We immediately recognized the need for heightened transparency into our management activities and more frequent communication to ensure efficient information sharing. Our first step was to establish a daily morning meeting with our client to discuss the prior day’s market activity and its impact on the plan, detail our management approach, and answer client questions. Key topics included providing updates on estimated funded status and hedging ratios, risk exposures, and implementation options. To address the client’s need for visibility into plan liquidity in the event of further stress, we provided data on transaction costs and market conditions across every asset class in the portfolio that might be called upon as a source of capital. Collateral within the interest-rate futures overlay was subjected to daily adequacy and stress testing. Hands-on, dedicated trading and implementation capabilities, and supporting risk analytics, were critical to managing operational risks while maintaining exposure. Combined with detailed short- and medium-term cash flow projections, the client could confidently discuss with their stakeholders how the plan might weather even more severe turmoil.
In the private markets portfolio, our alternatives team actively assessed the impact on direct and fund investments with a particular focus on liquidity and operational risks.

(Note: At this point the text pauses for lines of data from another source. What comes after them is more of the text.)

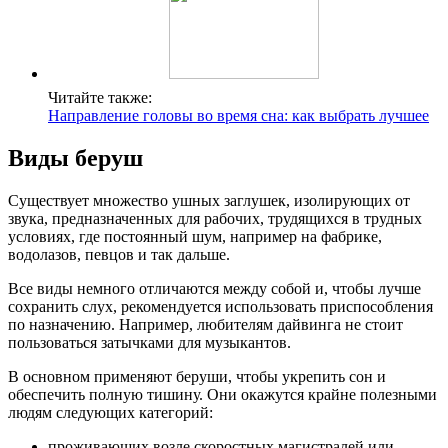
Читайте также:
Направление головы во время сна: как выбрать лучшее
Виды беруш
Существует множество ушных заглушек, изолирующих от
звука, предназначенных для рабочих, трудящихся в трудных
условиях, где постоянный шум, например на фабрике,
водолазов, певцов и так дальше.
Все виды немного отличаются между собой и, чтобы лучше
сохранить слух, рекомендуется использовать приспособления
по назначению. Например, любителям дайвинга не стоит
пользоваться затычками для музыкантов.
В основном применяют беруши, чтобы укрепить сон и
обеспечить полную тишину. Они окажутся крайне полезными
людям следующих категорий:
проживающих возле скоростных магистралей или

Within the directly-managed real estate portfolio, this included real-time data gathering through individual tenant outreach, as well as constant evaluation of potential government facilities and support programs as those took shape. We leveraged the team’s experience to briskly adapt our thematic investment approach in light of the dramatic shifts in the market. This ultimately allowed us to take advantage of distressed market opportunities in real estate, private equity and debt markets, underwriting opportunities quickly and thoroughly in an effort to maximize access to the most timely and advantageous deals.

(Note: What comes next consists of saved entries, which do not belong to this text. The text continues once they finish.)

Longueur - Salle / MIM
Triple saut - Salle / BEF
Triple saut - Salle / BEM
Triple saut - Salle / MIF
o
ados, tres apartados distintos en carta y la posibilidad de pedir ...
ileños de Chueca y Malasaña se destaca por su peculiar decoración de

Within the public markets portfolio, our team has delegated discretion to position the portfolio around strategic targets, both to manage risk and enhance returns. Given the rapidly evolving market environment, the team was particularly careful to update views and positions in response to incoming information. To provide further visibility into the structure of our tactical intentions, we provided the client with a “blueprint” — a detailed but appropriately flexible description of our expected portfolio positions — across a range of scenarios. These scenarios included a range of potential macro and policy backdrops as well as asset-class fundamentals, valuations and relative value across asset classes. This level of transparency allowed our client to understand our management approach even as market conditions changed, which allowed them to provide reassurance and transparency to their own stakeholders.
Just as our private markets team was able to take advantage of market conditions to underwrite opportunistic deals, our public-side market positioning team was able to add alpha to the client’s portfolio through nimble positioning adjustments. This included quickly dialing down risk exposure as the scope of the crisis came into focus in March, as well as adding risk later that month, when depressed asset valuations had pushed the portfolio far from long-term targets. To make this happen, we employed both disciplined asset rebalancing approaches as well as the opportunistic use of options overlays, which were attractively priced ways to manage risk and generate income given heightened levels of implied volatility.